Most software companies will tell you they take your privacy seriously.
Then they’ll bury the real policy in a terms-of-service document written for lawyers, add seventeen tracking pixels to their marketing site, and build an ad-targeting pipeline on the back of your usage data.
This is privacy theater. It’s the appearance of care without the substance.
What data ownership actually means
Owning your data means a few specific things that most companies won’t commit to:
You can take it with you. A full export of everything, in a format you can actually use, available any time. Not just when you’re cancelling.
We don’t mine it. Your usage patterns, your content, your behavior in the app — none of that gets analyzed to sell you things or sold to third parties.
Deletion means deletion. When you ask us to delete your account, we delete your data. Not archive it. Not anonymize it and keep it. Delete it.
We tell you what we collect. Not in 40 pages of legalese. In plain language, on a page you can actually read.
Why this is harder than it sounds
Building software that genuinely respects data ownership is technically harder and commercially less attractive than the alternative.

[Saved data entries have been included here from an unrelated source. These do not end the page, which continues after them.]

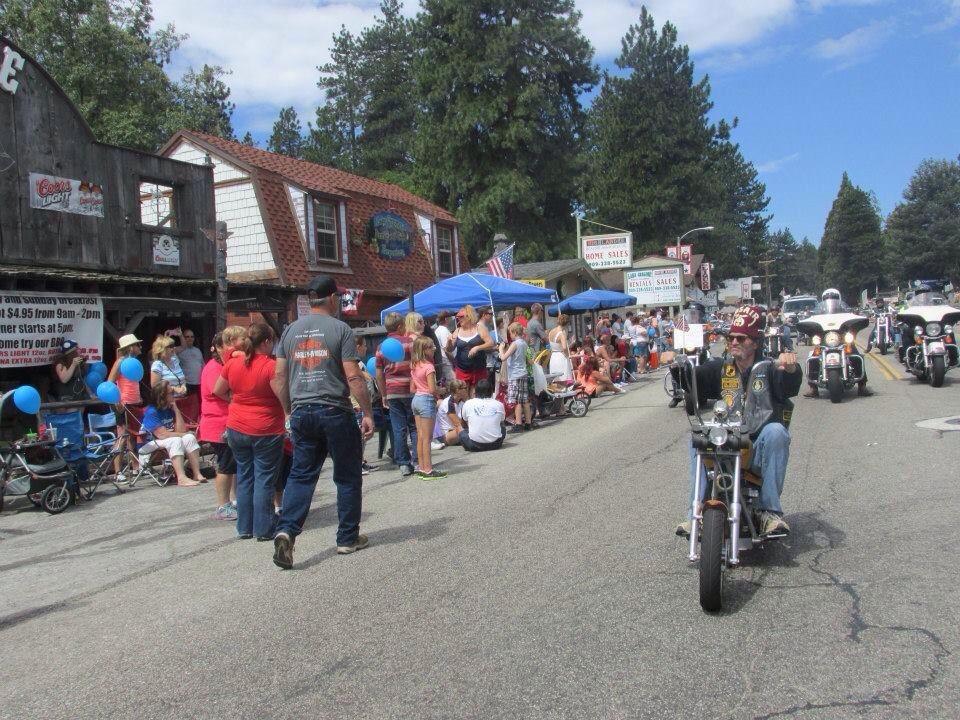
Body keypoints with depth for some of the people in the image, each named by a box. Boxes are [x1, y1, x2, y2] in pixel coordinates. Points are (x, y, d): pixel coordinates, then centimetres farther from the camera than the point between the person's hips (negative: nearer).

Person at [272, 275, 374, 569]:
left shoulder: (290, 330, 9)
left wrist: (288, 412, 19)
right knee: (348, 477, 9)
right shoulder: (340, 329, -6)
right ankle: (348, 538, 17)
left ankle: (286, 531, -8)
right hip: (335, 411, -4)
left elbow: (279, 377, 10)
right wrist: (368, 413, -6)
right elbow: (353, 377, -11)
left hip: (301, 412, 5)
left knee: (301, 475, 10)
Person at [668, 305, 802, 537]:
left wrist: (790, 368, -41)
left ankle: (771, 511, -28)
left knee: (776, 431, -31)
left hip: (761, 449, -3)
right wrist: (678, 366, -22)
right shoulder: (720, 368, 12)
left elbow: (790, 387, -18)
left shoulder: (768, 368, 1)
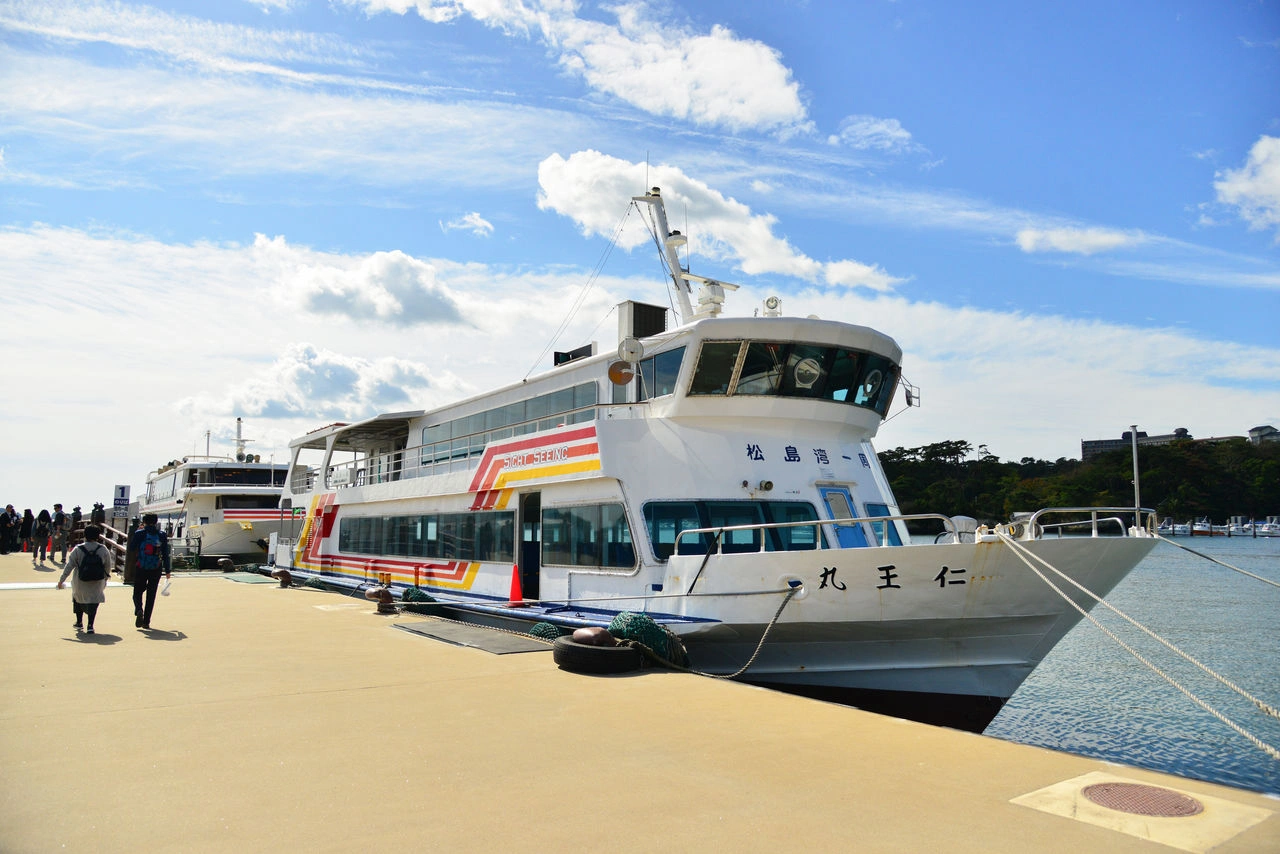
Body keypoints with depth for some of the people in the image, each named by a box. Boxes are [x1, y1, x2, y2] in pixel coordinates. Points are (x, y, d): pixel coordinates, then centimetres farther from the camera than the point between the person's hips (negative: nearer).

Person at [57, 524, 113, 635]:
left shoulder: (78, 549, -9)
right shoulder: (103, 550, -6)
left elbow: (69, 566, -7)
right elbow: (108, 567, 2)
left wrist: (61, 580, 0)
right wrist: (105, 578, 18)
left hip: (80, 584, 1)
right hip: (97, 583, -1)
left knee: (78, 598, 23)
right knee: (93, 601, 4)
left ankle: (79, 622, 34)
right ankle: (90, 625, -9)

It means you can’t build a surveillance-based ad business on the side. It means your analytics are more limited. It means you have to find a business model that works without monetizing your users.
We think that constraint is actually good for product quality. When your revenue depends on people paying you directly — not on extracting value from their data — you have a very clear incentive: make something worth paying for.
That’s the deal we’re making. We build tools worth paying for. You keep your data. No theater required.